There can be no surrender of the heritage that we have received from the past. The deposit which has been trusted to us must needs remain with us, if we ourselves are to remain Catholics, "inviolate and pure." There can be no surrender of any truth which we have received from God.
"But," continues St. Vincent, " some one will perhaps say: Is there then no progress in religion in Christ's Church ?' Surely there is; let us have progress, even the greatest. For who would be so envious of man, so hateful to God, as to seek to hinder it ? But yet of such sort it should be, as to be in good truth a progress of the Faith, not a change thereof. It belongs to the nature of progress, that the particular thing itself should be amplified, but to the nature of change that some thing should be turned from one thing into another. Therefore, the understanding, the knowledge, the wisdom, ought to increase, and make much and vigorous progress, as well of every man in particular as of all in common, as well in the successive stages of a man's life, as in the various ages and times of the whole Church; but yet for all that, only in its own kind and nature, that is to say in the same doctrines, in the same sense, in the same judgment. Let the religion of our souls imitate the way of our bodies, which though, as years go by, they develop and unfold their proportions, yet remain the same that .they were. There is a great difference between the flower of youth and the ripeness of old age, yet the self same men become old who once were young, so that although the state and condition of one and the selfsame man be altered, yet one and the self same nature, one and the selfsame person, still remain. Small are the limbs of infants, large are those of young men—yet they are the same. So many joints as young children have, so many have they when they are men ; and if there are any parts that are put forth in course of more mature age, yet these were already planted after the manner of seed, so that nothing afterwards comes forth new in old men, which did not already lie hidden in them when they were still children."
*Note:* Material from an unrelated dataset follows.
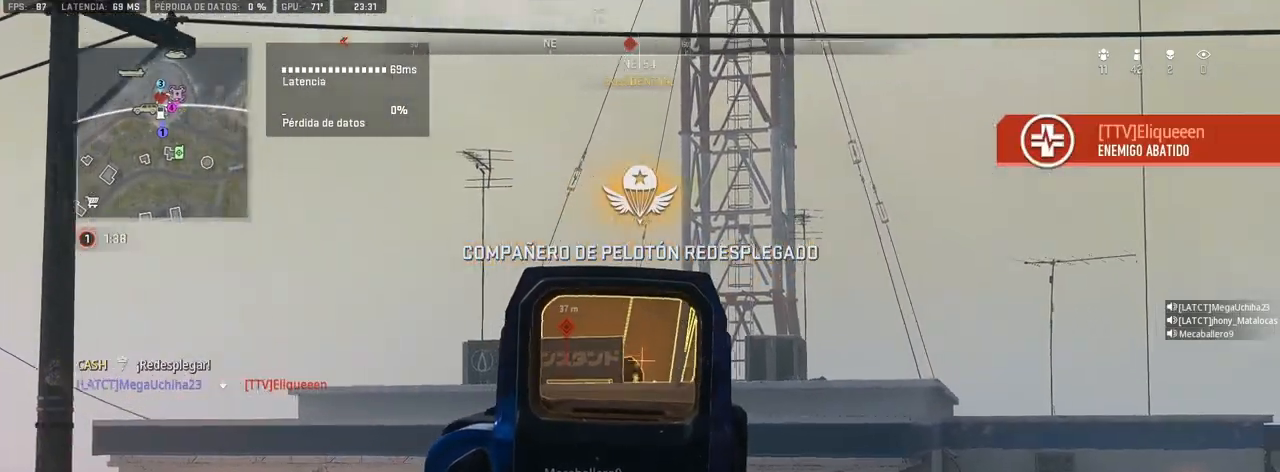
{"buttons": ["L1", "R1"], "left_stick": "center", "right_stick": "down", "events": [[117, "R1", "down"], [150, "right_stick", "down-left"], [183, "left_stick", "center"], [200, "right_stick", "down"]]}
The Saint goes on to show how this analogy is applicable to the growth and progress to be found in the statement of the Faith.
"In like manner also it befits this doctrine of the Christian religion to follow these rules of progress . . . our fathers of old sowed in the Church's field the seeds of faith. . . . Whilst then there is some evolution in course of time from those first seminal beginnings, and the germs have been now fertilised and improved, yet nothing has been changed from its nature."